Prompt: Every line of the entries with the word "none" in it should be shown.

Saved data entries:
——————
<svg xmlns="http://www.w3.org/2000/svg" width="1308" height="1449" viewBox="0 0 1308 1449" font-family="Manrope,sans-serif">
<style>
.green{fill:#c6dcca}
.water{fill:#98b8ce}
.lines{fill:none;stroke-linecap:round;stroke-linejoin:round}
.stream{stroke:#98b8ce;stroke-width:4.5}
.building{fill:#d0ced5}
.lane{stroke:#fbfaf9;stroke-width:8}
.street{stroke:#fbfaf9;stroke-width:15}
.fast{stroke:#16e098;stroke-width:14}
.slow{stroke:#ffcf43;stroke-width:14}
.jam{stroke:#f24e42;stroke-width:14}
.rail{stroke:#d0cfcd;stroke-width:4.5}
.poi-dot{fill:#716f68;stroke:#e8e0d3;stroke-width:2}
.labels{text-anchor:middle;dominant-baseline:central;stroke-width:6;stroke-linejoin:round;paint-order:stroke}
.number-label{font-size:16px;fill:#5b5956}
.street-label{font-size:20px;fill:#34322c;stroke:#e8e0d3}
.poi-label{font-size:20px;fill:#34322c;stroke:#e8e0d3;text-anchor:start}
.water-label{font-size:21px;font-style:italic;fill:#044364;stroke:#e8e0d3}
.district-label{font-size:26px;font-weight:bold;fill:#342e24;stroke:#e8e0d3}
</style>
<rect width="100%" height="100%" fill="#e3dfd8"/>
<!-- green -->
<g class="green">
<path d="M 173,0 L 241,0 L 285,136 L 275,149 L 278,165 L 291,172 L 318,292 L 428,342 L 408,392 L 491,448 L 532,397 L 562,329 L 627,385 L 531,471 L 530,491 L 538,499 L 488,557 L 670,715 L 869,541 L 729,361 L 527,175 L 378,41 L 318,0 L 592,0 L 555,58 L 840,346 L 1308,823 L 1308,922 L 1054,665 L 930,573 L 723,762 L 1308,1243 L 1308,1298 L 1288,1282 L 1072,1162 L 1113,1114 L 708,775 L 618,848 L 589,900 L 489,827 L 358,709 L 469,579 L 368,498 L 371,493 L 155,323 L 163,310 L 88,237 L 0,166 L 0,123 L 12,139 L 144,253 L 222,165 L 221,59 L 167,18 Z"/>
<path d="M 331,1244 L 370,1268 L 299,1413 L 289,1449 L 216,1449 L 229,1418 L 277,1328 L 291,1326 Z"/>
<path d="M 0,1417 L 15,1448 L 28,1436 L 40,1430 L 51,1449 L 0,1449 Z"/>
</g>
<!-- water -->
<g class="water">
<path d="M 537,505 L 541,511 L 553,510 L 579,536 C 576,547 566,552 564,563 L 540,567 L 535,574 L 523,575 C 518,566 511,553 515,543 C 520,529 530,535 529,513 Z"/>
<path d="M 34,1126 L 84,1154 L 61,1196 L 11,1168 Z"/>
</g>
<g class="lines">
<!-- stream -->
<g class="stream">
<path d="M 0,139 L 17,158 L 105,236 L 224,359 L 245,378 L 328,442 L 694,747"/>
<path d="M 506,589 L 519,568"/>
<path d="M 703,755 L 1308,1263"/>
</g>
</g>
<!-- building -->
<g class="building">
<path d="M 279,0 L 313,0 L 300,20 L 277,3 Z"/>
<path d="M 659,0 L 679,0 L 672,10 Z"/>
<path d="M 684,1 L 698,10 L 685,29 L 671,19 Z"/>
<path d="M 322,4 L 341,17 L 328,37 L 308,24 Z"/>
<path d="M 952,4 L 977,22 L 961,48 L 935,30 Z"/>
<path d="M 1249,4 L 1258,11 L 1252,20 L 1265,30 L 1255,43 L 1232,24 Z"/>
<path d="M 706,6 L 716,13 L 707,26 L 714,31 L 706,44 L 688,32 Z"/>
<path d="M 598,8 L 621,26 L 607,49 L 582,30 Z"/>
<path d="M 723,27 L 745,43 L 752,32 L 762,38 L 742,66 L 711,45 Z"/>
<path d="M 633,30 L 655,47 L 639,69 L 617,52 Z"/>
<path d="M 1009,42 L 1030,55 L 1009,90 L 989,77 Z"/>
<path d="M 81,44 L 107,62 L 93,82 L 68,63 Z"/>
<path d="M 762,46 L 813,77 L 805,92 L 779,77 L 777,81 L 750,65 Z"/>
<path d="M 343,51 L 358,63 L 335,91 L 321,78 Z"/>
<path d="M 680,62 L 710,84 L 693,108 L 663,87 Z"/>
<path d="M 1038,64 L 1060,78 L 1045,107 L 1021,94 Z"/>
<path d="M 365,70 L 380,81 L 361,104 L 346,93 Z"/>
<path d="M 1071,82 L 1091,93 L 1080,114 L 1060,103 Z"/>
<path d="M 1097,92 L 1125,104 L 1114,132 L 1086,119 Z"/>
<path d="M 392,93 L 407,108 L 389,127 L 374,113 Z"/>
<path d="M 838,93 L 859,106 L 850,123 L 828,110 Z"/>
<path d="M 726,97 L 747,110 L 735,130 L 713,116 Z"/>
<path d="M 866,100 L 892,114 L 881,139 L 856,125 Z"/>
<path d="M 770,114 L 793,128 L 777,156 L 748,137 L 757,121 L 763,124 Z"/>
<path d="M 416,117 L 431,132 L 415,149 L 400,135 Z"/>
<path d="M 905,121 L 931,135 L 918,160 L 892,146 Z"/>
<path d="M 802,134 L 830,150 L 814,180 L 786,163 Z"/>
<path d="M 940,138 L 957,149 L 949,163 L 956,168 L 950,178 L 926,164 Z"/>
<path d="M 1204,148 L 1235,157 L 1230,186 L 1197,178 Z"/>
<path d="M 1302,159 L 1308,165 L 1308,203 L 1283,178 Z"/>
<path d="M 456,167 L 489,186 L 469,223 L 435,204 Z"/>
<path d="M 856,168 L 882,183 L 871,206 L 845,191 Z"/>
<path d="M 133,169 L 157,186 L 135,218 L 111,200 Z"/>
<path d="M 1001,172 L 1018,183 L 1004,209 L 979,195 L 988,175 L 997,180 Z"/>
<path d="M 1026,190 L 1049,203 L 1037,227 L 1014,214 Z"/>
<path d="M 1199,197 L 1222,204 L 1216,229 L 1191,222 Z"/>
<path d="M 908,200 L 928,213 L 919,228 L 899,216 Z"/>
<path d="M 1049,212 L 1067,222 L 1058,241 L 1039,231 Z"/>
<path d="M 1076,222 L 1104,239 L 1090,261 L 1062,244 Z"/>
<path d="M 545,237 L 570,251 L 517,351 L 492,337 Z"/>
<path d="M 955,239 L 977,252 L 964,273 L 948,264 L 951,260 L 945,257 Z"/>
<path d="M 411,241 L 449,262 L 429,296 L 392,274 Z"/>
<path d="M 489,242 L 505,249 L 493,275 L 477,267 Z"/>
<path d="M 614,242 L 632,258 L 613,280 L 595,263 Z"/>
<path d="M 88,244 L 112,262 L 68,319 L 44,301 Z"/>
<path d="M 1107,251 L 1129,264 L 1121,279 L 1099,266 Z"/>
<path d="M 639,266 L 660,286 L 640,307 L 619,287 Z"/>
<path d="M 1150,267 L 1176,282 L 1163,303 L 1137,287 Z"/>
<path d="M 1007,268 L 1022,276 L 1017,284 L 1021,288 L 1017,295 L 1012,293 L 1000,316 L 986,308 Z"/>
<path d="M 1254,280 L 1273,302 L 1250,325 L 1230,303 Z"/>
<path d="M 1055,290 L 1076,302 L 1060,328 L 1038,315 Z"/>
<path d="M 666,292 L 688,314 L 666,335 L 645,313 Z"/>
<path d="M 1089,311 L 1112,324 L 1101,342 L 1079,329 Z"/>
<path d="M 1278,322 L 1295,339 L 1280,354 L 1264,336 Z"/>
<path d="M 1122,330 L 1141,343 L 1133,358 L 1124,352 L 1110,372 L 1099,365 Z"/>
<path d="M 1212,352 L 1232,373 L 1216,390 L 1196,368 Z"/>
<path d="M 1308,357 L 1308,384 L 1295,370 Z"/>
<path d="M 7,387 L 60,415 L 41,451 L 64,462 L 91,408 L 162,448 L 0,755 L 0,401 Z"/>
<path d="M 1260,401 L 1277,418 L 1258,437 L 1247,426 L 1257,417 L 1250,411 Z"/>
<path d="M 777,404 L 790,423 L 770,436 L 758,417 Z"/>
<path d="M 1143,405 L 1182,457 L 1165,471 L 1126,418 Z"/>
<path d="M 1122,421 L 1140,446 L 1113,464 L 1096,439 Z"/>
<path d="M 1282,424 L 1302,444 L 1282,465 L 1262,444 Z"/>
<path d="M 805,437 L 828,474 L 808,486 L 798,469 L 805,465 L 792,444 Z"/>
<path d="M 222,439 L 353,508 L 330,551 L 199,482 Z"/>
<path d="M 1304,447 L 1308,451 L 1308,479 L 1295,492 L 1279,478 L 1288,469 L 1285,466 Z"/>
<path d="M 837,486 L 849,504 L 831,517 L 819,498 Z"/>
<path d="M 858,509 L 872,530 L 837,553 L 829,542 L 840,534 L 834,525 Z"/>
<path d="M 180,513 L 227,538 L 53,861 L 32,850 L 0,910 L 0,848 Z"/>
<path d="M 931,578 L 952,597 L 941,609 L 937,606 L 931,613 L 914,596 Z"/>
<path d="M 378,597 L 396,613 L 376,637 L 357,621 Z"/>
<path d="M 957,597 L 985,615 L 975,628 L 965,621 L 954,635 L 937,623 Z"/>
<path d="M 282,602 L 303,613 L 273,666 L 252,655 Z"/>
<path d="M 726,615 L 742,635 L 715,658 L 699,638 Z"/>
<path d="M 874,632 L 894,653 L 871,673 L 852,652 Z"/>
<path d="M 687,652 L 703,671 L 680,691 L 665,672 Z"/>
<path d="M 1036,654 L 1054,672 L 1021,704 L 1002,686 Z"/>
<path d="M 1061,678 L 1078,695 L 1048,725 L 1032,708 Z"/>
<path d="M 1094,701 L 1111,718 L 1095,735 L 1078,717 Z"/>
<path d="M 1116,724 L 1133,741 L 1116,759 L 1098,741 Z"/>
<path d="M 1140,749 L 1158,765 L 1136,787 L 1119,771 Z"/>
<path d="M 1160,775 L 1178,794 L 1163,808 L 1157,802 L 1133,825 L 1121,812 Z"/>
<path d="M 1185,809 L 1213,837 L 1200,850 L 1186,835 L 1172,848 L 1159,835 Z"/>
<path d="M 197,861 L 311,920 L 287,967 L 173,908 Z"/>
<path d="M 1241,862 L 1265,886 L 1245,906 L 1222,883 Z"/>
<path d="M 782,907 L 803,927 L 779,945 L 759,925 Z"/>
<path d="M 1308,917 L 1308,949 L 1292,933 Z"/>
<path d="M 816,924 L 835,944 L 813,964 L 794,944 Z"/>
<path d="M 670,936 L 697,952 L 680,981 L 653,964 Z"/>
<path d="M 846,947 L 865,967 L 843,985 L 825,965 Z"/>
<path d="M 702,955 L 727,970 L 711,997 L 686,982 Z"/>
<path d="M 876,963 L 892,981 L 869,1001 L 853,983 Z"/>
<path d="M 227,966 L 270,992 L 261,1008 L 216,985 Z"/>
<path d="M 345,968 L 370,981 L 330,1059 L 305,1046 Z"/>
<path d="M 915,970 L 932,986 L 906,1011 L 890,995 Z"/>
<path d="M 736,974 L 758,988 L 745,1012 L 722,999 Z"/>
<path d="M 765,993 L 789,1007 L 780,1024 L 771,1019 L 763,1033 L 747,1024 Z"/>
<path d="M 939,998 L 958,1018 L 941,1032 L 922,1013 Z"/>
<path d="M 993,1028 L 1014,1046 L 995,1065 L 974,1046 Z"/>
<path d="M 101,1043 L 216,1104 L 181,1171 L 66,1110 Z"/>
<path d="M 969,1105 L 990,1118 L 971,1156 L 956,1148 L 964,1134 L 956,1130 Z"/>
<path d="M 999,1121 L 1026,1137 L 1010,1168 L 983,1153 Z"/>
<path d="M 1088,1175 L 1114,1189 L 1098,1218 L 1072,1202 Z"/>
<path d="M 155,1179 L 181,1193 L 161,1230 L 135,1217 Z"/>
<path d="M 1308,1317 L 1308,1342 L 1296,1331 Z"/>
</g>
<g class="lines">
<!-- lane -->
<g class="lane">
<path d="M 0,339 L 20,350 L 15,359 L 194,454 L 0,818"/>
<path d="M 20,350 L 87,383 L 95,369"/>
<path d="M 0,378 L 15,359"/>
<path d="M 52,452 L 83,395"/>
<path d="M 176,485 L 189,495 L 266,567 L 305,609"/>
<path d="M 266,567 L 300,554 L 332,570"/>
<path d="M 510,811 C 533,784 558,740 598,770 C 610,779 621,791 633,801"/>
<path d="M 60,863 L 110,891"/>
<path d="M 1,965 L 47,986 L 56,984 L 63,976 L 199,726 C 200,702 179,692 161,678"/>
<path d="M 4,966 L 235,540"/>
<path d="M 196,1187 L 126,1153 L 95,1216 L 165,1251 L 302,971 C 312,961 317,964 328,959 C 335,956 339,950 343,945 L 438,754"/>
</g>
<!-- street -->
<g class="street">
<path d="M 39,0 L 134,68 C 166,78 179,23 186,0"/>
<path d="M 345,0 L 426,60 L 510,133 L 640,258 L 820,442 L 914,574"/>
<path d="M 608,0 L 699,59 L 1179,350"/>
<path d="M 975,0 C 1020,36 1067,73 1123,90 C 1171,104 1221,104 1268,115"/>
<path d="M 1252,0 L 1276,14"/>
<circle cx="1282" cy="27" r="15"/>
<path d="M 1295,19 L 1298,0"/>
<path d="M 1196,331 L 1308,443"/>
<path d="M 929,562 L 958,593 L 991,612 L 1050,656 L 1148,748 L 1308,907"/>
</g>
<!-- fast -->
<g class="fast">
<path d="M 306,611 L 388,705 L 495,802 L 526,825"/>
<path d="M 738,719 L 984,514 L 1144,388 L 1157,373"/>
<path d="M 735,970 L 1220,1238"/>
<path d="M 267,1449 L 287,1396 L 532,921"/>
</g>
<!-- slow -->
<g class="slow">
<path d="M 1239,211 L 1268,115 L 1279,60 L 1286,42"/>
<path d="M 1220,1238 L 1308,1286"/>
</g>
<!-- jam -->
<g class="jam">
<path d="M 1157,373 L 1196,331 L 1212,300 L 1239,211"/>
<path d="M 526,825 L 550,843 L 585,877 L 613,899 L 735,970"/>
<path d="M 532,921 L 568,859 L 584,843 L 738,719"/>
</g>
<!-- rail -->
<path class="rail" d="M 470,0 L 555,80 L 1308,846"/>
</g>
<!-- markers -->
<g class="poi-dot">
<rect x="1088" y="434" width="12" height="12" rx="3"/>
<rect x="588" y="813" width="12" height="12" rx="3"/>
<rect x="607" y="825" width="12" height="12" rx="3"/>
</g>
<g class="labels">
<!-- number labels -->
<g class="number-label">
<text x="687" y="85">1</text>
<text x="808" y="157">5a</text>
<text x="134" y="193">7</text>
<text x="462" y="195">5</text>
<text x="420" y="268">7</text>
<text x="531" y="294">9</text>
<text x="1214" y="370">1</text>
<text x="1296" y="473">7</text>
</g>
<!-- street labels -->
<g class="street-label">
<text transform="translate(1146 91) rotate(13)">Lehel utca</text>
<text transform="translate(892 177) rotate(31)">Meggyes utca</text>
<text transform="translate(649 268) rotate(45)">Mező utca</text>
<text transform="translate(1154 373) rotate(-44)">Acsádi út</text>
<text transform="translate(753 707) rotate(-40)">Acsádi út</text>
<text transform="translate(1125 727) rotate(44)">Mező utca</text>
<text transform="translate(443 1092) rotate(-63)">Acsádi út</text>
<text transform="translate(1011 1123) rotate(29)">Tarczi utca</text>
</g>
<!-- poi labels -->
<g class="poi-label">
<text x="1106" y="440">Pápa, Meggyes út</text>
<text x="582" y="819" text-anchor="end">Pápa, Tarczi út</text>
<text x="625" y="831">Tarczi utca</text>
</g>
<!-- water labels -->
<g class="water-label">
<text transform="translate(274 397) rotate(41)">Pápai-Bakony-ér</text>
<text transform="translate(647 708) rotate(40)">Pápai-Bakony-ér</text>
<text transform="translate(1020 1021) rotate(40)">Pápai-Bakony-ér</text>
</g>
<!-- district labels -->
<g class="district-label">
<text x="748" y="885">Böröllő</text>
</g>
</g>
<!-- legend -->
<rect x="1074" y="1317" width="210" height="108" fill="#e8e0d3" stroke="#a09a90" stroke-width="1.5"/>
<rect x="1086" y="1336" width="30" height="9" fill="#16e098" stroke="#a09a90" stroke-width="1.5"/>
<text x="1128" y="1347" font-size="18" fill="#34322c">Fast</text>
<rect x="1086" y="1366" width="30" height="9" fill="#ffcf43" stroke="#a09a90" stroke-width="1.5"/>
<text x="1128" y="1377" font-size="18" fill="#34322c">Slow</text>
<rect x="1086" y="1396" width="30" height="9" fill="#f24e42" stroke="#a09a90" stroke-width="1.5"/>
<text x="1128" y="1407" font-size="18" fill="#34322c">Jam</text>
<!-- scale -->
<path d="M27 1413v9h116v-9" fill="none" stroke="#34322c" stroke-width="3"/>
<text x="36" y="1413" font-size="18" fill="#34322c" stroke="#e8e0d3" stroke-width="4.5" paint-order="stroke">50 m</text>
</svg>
——————
Exercise answer:
.lines{fill:none;stroke-linecap:round;stroke-linejoin:round}
<path d="M27 1413v9h116v-9" fill="none" stroke="#34322c" stroke-width="3"/>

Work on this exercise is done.